In Scarborough Shoal, Manila wants its local fishermen to have unfettered access inside the lagoon, where there are more fish. It may be open to discussing possible joint fisheries management with China, including an agreement on closed fishing season, catch limits, and marine species prohibited from being captured. The 2016 arbitration ruling acknowledged that the shoal is a traditional fishing ground for Filipino, Chinese and Vietnamese fishers. Duterte, in 2016, considered declaring it a marine sanctuary. Manila may also want to resume or keep its government presence in Scarborough through sea and air patrols. It may also want to keep delivering provisions, such as food and fuel, to its fishermen operating in the area. 

The maritime row has become a topic of concern for media in the Philippines. It has higher issue salience compared to other coastal states like Indonesia, Malaysia, or Brunei. Unlike China or Vietnam, the Philippine government does not have control over its mass media as the more popular outlets are privately owned.

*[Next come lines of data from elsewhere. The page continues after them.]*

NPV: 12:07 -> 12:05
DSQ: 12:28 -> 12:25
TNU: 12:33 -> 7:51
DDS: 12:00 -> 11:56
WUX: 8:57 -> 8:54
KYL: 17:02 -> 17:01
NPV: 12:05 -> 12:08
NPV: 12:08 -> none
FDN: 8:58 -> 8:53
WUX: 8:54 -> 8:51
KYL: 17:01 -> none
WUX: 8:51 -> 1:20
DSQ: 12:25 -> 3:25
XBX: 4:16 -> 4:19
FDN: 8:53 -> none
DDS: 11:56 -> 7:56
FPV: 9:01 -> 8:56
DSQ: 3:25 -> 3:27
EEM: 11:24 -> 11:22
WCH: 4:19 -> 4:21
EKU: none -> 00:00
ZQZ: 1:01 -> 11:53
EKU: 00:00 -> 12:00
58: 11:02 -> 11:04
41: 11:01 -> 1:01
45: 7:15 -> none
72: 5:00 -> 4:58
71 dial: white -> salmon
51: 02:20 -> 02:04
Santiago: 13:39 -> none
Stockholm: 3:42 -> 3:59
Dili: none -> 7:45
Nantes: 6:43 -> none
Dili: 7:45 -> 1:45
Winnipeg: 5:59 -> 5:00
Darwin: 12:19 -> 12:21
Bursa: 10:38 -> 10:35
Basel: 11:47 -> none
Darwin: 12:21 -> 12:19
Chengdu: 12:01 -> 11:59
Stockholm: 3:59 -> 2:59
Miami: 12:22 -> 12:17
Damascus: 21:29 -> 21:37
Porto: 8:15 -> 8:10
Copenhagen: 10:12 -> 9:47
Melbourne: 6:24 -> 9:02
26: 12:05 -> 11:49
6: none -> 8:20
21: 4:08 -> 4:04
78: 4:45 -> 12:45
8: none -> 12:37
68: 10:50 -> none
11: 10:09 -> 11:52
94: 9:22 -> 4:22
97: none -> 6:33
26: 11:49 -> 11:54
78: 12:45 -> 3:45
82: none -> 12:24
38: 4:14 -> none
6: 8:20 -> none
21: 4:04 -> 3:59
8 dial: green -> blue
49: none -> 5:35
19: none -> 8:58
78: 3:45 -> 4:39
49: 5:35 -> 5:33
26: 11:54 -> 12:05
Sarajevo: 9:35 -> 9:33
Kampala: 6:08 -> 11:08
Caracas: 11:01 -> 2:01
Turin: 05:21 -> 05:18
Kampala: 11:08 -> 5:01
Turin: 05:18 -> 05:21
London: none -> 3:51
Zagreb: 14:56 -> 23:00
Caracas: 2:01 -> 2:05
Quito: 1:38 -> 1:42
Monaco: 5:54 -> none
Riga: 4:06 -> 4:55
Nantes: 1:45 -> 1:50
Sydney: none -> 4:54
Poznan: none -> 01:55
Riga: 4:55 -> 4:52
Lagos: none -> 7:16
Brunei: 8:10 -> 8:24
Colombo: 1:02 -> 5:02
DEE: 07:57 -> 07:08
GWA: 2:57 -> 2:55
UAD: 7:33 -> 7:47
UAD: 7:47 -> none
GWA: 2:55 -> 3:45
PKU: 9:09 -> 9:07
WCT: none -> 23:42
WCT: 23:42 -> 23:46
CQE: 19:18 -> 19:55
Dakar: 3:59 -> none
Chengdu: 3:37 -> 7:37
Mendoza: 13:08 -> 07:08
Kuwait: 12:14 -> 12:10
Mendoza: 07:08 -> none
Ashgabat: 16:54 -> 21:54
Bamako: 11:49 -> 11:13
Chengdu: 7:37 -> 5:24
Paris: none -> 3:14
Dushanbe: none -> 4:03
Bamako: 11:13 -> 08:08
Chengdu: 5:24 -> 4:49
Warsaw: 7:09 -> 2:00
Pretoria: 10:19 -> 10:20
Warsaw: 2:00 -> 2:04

The domestic media is expected to keep a watchful eye on choppy waters and expose inaction or lapses by the government in defending Philippine interests in its waters. However, demands for transparency to ensure that the country’s interests are not being compromised have to be tamed, as most diplomatic negotiations are done discreetly outside the public limelight. Thus, trust in the leadership that will deal with Beijing is important. 

This year marks the 50th anniversary of Philippines-China diplomatic ties. It will be a pity to make the maritime row the centerpiece of that milestone. This goes against the interests and aspirations of their peoples and economies. In this Year of the Wooden Snake, the two neighbors should crawl out of the dangerous pit and avoid slithering into conflict. Better diplomacy and statesmanship should rise. 

*This piece draws from the author’s prior work published in Italian text: Pitlo, Lucio III B. “Manila Morirebbe Per Gli Scogli Ma Non Per Taiwan.” Limes (Rivista Italiana di Geopolitica) No. 10 (November 2024). 223-231.